How It Was Developed:
- Data Preparation:
- Raw conversation data was stored in JSONL format and loaded into pandas DataFrames.
- Preprocessing included transforming multi-turn dialogues into the LLaMA fine-tuning prompt structure using <s>[INST]<<SYS>> system instructions <</SYS>> user input [/INST] assistant reply </s> format.
- Data was split into training and validation sets and uploaded to the Hugging Face Hub for scalable access and tracking.
- Model Fine-Tuning:
- The Meta-LLaMA-3.1–8B base model was loaded with 4-bit quantization using BitsAndBytesConfig, significantly reducing memory usage while preserving performance.
- Fine-tuning was performed using Parameter-Efficient Fine-Tuning (PEFT) with LoRA (Low-Rank Adaptation), modifying only selected transformer modules (q_proj, k_proj, etc.) to minimize computational cost.
- Training was managed via the TRL library's SFTTrainer, with hyperparameters such as 3 epochs, batch size of 4, learning rate of 1e-4, cosine learning rate scheduling, and gradient accumulation.
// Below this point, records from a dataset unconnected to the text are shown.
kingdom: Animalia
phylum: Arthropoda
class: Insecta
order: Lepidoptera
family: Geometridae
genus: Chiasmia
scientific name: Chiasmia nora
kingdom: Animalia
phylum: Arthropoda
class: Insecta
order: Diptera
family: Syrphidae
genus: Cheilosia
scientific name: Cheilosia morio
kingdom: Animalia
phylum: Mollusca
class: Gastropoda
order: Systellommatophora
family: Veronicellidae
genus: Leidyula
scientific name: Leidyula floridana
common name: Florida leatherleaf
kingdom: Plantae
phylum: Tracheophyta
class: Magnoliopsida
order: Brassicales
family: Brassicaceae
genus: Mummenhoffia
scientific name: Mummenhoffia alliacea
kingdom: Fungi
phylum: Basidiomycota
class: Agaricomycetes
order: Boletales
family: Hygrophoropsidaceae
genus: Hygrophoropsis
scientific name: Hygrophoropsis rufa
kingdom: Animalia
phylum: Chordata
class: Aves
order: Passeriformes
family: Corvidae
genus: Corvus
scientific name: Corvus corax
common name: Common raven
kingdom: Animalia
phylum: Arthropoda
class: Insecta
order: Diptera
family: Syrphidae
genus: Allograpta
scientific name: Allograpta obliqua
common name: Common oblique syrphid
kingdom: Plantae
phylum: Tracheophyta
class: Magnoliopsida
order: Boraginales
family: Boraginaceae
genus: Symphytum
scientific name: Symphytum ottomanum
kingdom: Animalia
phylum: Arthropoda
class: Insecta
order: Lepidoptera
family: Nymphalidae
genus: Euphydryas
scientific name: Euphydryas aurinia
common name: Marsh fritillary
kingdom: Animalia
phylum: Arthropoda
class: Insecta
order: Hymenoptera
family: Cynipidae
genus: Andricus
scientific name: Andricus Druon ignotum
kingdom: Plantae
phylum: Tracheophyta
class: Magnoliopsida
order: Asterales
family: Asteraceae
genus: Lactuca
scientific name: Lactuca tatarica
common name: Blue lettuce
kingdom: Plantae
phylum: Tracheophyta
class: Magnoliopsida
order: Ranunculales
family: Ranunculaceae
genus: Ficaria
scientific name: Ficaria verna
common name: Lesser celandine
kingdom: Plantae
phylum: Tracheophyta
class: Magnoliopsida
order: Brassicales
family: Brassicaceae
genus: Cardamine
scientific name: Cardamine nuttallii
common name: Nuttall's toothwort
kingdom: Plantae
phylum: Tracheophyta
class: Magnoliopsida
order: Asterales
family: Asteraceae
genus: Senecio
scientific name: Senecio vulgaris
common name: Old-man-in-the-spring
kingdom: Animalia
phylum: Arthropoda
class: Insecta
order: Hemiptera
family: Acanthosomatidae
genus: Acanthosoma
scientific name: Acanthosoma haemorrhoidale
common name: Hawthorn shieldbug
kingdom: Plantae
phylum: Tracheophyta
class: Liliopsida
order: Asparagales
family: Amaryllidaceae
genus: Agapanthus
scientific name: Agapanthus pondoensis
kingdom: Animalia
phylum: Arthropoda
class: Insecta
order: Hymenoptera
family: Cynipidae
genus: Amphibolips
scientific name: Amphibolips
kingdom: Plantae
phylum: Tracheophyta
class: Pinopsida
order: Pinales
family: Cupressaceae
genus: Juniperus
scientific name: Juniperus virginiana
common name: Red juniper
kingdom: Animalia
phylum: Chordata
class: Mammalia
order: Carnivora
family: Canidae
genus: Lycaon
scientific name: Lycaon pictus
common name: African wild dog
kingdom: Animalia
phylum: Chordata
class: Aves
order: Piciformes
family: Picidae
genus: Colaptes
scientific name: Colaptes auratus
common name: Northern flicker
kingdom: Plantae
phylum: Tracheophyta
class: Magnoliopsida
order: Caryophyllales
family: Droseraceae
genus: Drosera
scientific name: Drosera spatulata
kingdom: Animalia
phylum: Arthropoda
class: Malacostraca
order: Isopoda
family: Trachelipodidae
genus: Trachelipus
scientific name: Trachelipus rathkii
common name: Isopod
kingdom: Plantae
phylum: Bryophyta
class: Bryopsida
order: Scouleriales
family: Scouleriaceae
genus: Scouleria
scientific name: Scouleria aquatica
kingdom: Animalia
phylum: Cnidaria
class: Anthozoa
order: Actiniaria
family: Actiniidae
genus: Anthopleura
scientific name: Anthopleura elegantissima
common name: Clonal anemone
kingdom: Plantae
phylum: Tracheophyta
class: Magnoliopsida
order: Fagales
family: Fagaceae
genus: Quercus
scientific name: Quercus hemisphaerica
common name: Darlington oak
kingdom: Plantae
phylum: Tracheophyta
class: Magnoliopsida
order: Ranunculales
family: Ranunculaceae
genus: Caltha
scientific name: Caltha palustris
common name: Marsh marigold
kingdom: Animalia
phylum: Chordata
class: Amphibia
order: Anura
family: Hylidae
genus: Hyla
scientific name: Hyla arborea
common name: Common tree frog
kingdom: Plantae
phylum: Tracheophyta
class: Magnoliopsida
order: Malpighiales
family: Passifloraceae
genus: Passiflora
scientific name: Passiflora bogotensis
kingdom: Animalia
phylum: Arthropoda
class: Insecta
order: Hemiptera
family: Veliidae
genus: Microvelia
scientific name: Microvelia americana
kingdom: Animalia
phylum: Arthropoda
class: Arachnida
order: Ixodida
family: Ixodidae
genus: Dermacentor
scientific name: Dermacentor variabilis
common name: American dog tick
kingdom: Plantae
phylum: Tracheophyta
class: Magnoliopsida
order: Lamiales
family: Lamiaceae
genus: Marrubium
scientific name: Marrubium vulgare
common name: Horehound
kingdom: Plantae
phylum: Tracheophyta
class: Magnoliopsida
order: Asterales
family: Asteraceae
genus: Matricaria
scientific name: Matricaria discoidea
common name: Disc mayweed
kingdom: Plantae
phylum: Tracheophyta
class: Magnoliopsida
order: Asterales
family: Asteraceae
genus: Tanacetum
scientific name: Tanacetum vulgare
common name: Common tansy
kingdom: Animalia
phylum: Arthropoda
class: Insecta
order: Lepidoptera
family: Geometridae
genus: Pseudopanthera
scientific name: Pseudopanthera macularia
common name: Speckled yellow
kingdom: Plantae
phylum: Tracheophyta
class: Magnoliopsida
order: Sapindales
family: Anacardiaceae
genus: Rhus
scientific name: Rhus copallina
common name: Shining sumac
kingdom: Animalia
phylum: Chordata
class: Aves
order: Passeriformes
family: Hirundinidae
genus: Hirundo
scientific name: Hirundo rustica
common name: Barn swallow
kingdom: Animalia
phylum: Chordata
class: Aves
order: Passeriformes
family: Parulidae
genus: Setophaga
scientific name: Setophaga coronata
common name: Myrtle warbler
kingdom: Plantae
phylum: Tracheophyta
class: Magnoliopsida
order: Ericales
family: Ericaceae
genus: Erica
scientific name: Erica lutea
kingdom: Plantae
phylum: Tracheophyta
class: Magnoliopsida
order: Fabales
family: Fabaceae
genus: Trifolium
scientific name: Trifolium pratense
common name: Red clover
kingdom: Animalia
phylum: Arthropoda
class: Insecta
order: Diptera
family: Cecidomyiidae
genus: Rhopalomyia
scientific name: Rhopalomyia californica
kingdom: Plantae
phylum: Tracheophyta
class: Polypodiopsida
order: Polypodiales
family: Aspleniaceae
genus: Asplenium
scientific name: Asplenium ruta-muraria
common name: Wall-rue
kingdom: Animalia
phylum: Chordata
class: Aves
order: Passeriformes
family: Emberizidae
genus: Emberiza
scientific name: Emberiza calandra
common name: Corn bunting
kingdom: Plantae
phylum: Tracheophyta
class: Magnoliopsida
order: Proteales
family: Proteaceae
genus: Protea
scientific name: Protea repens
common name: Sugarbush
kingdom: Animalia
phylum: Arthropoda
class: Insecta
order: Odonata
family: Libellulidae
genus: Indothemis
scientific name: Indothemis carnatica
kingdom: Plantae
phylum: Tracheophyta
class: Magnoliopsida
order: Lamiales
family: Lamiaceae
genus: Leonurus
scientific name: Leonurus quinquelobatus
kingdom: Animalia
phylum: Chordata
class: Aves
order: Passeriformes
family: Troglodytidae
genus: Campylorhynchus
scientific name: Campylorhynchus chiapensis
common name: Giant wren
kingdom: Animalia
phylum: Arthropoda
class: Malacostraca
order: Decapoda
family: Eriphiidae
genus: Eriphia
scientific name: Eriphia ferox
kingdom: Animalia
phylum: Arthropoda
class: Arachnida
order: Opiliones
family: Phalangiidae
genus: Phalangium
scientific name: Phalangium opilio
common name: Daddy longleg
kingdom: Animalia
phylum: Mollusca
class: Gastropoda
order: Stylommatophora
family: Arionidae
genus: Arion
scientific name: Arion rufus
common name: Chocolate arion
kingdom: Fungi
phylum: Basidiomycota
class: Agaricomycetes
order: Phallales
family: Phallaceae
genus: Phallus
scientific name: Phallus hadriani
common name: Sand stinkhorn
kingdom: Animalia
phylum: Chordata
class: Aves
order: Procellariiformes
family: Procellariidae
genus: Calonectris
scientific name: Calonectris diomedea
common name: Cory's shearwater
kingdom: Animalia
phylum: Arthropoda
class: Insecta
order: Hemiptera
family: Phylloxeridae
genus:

- Weights & Biases (W&B) was used for experiment tracking, logging, and monitoring performance metrics.
- Model Deployment & Prediction:
- The fine-tuned model was pushed to the Hugging Face Hub as a private model for easy access and sharing.
- A custom inference function was defined to process new sales messages using the trained model. It formats inputs, runs inference, and returns classifications (lead, ignore, or spam) with high consistency.
- Example inputs such as "I am looking to buy a flat in Bangalore" return <lead>, while unrelated queries like "my bike got stolen" return <ignore> or <spam>, showing the model’s contextual accuracy.
Impact and Usefulness:
This AI-driven system significantly streamlines sales pipeline management for real estate businesses by:
- Automatically filtering high-quality leads, reducing manual triage time.
- Eliminating spam and irrelevant inquiries, improving team efficiency.
- Maintaining focus on genuine buyer intent, especially related to real estate market.
By combining state-of-the-art LLMs, LoRA fine-tuning, quantization, and cloud deployment, this solution provides a scalable, cost-effective, and production-ready lead qualification engine tailored for the real estate domain.